The segment was about the nationwide pet food recall by Menu Foods. Bailey’s dog food, along with dozens of other brands made by the Canada-based pet food manufacturer, was being recalled due to possible links to kidney failure in dogs and cats. (The recall has since been expanded to include two other dog food makers, Nestlé Purina PetCare and Del Monte Pet Products. Visit www.fda.gov for more information on all recalled pet foods.)
Tifft immediately phoned Nutro, the marketer of Bailey’s dog food, but was unable to speak to a representative due to a flood of calls from concerned pet owners to the company. “I was so frustrated,” she says. “And I knew it was serious.”
Tifft cooked chicken and plain rice for the Schnauzer until she could get in to see the dog’s veterinarian. When Tifft did get through to another dog food company on the recall list, she says, “no one could give me an assurance that nothing would go wrong.”
Tifft wasn’t alone in her worry. At the Helen Woodward Animal Center in Calif., Cheryll Anders was fielding phone calls from concerned clients in the nonprofit animal shelter’s AniMeals program, which works with Meals on Wheels and other charities to deliver free pet food to homebound and low-income elderly and disabled people in the area.
“They were very concerned, and still are,” says Anders, the program supervisor.
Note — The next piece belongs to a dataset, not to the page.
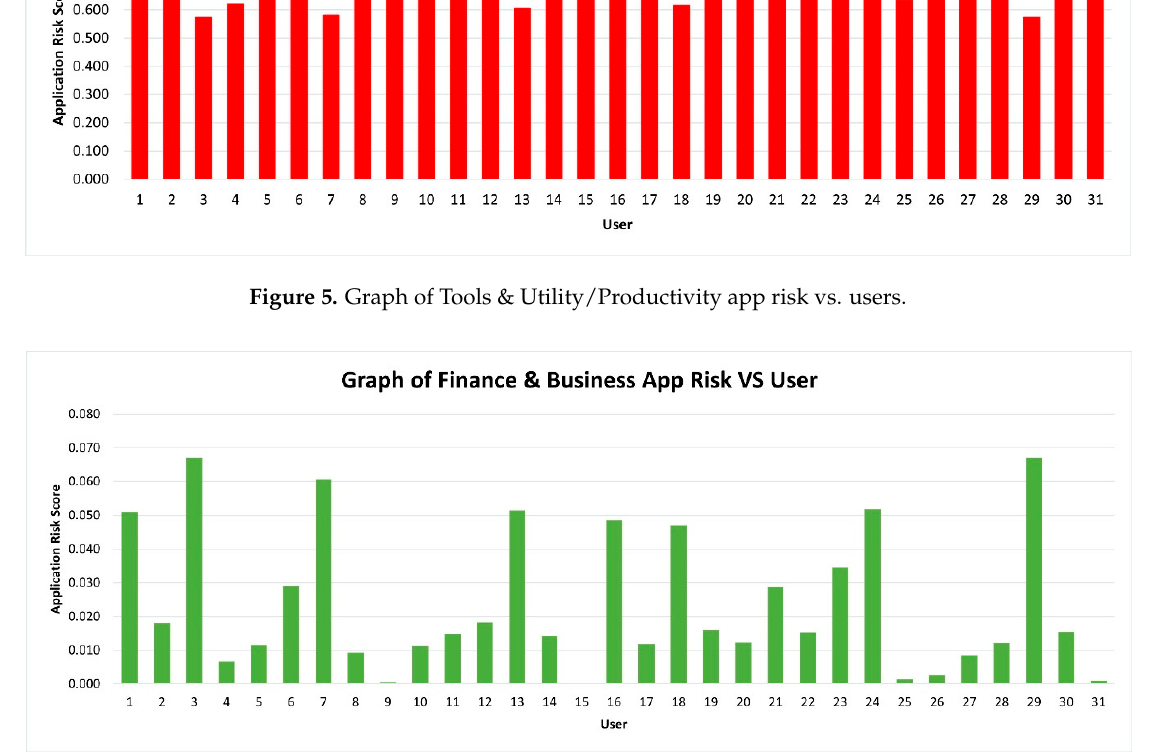
Figure 6. Graph of Finance & Business app risk vs. users.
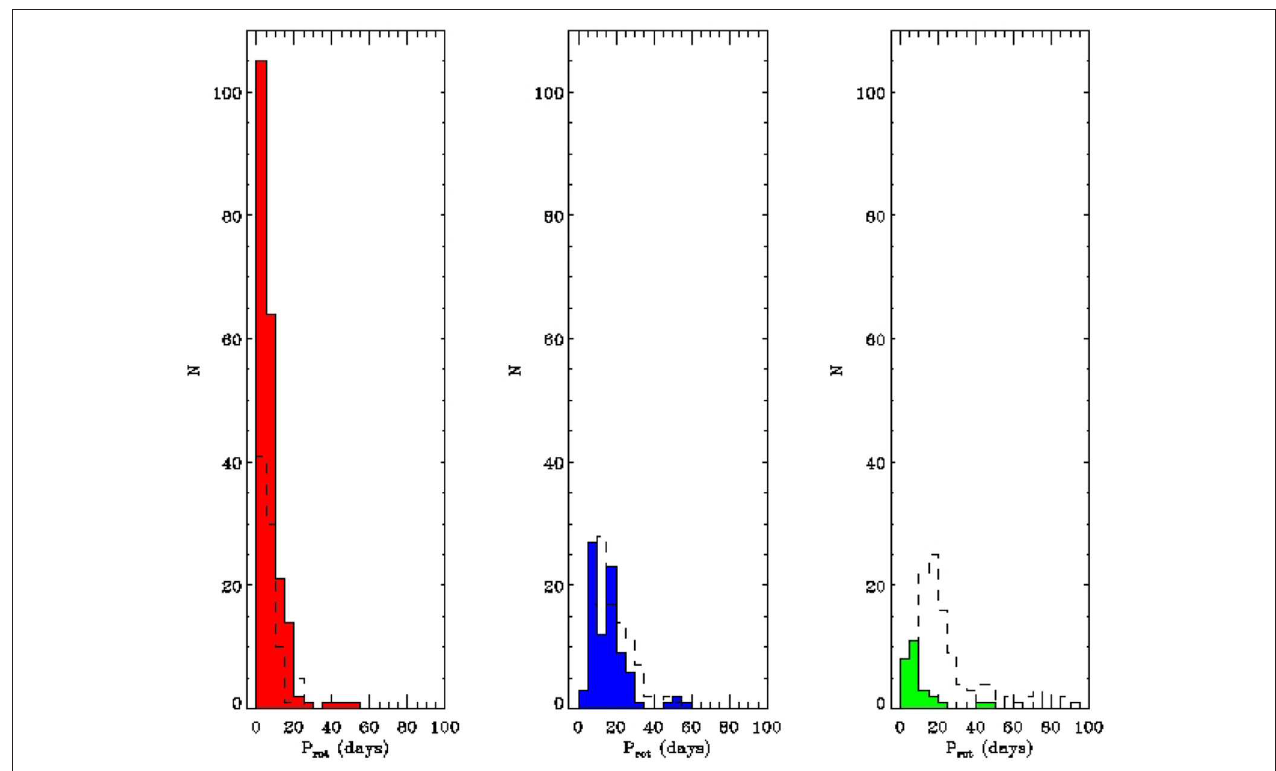
FIGURE 7 | Rotation distribution for the non-oscillating stars selected as in bottom panel of Figure 4 with the same color code. The dash lines in each panel correspond to the rotation distribution of the oscillating stars in each spectral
When the recall was first announced on March 6, HWAC workers pulled nine cases of recalled pet foods from warehouse shelves. Volunteers still sort through donated pet foods – which come to the AniMeals program via donation bins in pet stores and other locations – to check for recalled products, Anders says.
So far Bailey and the HWAC AniMeals dogs have shown no symptoms of kidney damage, which include lethargy, loss of appetite, and vomiting. Bailey has been examined by a veterinarian, who gave Tifft a list of dog foods not involved in the recall. But that doesn’t stop her from worrying.
“I lost my husband,” Tifft says, “and I can’t lose Bailey, too.”